- Opening Delimiter -

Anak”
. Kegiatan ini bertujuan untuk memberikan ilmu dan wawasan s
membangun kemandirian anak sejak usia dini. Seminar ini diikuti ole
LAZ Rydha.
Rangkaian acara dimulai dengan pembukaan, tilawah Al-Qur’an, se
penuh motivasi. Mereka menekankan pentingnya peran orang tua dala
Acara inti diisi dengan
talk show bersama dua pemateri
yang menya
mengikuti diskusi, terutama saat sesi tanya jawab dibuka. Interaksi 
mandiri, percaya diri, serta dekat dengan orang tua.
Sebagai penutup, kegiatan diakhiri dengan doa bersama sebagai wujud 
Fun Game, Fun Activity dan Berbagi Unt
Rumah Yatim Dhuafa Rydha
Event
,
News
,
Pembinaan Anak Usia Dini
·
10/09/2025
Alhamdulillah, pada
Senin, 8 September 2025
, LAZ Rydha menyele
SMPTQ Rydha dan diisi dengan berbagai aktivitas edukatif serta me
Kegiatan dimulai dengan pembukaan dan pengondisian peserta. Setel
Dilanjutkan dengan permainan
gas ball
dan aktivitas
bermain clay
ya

- Closing Delimiter -

For every line of the material above that contains the word "pembukaan", show the line.

Rangkaian acara dimulai dengan pembukaan, tilawah Al-Qur’an, se
Kegiatan dimulai dengan pembukaan dan pengondisian peserta. Setel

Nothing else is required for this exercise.